体温が上昇し頭がぼんやりする感覚が気持ちよく、次々と飲み干した。
テーブルに転がる空き缶が増えていく。
無視されるわけじゃない。ただ一緒にいるのに恋人として過ごせないなんて苦痛だった。
「こうなったら浮気してやる!」
アルコールに浸かった脳味噌は、まともではなかった。
*****
風雅はおぼつかない足取りであてもなく歩いていた。
近所の公園を見つける。
「ちょっと休憩…」
夜で当然人の姿はない。
「冷た…」
ベンチに座った風雅は太腿に触れる冷たさに、酔って熱くなり下着姿になっていたことに気がついた。

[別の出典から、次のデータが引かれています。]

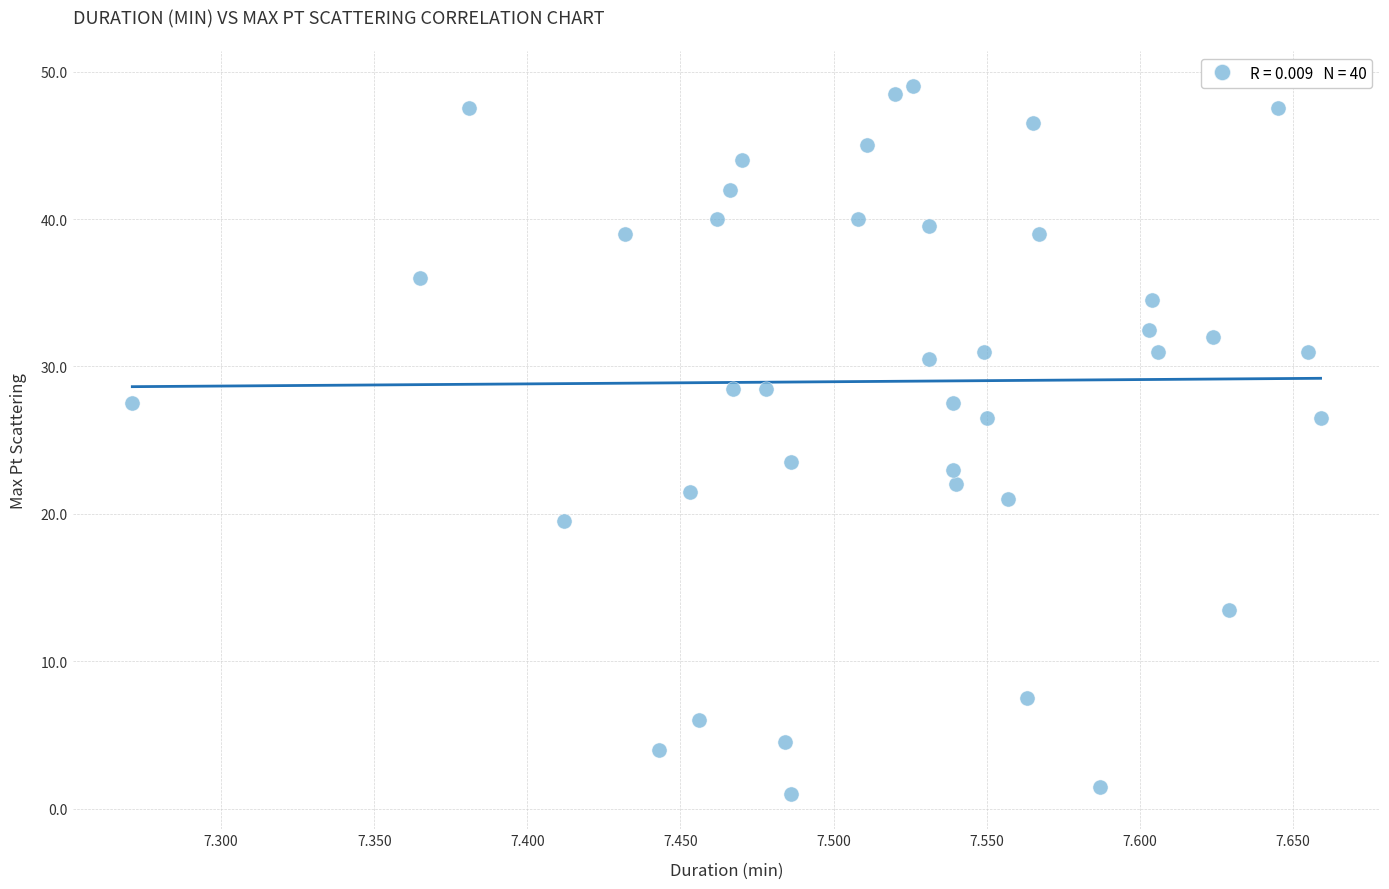

What is the range of X values (max minus min)?

0.4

上はTシャツを着てるからいい。女子じゃないし恥ずかしくないとぼんやりと思った。
夜だからという理由だけでなく、車も通らない場所にある公園は静かだ。
あまりの静けさに一人取り残されたような気持ちになり、心細く風雅はベンチの上で膝を抱えた。
「祐樹のばか」
祐樹を嫌いになれたら楽になれるのに、気持ちが変えられない。
浮気してみたら変われるかと思った風雅は、相手を見つけるのも面倒になってきた。
それより襲いくる眠気の方に身を委ねたほうが楽な気がした。
「…おい、…おいきみ大丈夫かい?」
身体を軽く揺らされ、意識が遠のいていた風雅は呼びかけに顔を上げる。
そこにはスーツ姿の男性がいた。年は30代だろうか。清潔に短く整えられた髪。心配したように風雅を見ている。
この人ならいいかもしれない。ふとそう思った。
肩に置かれていた男の手は男らしく節くれている。風雅は自分の手を乗せた。
「大丈夫じゃないです…」
「体調が悪いのか?」
「体調は大丈夫です。けど…恋人が冷たくて帰りたくない」
「そうか…」
自然と手を剥がされた。男は立ち去るとおもったが、風雅の隣に座った。
「優しいですね」
「そんなかっこうで外にいたら本当に体調悪くなるよ」
「じゃあ、お兄さんの家に連れて行ってくれませんか?」
風雅はしだれかかり上目遣いを向ける。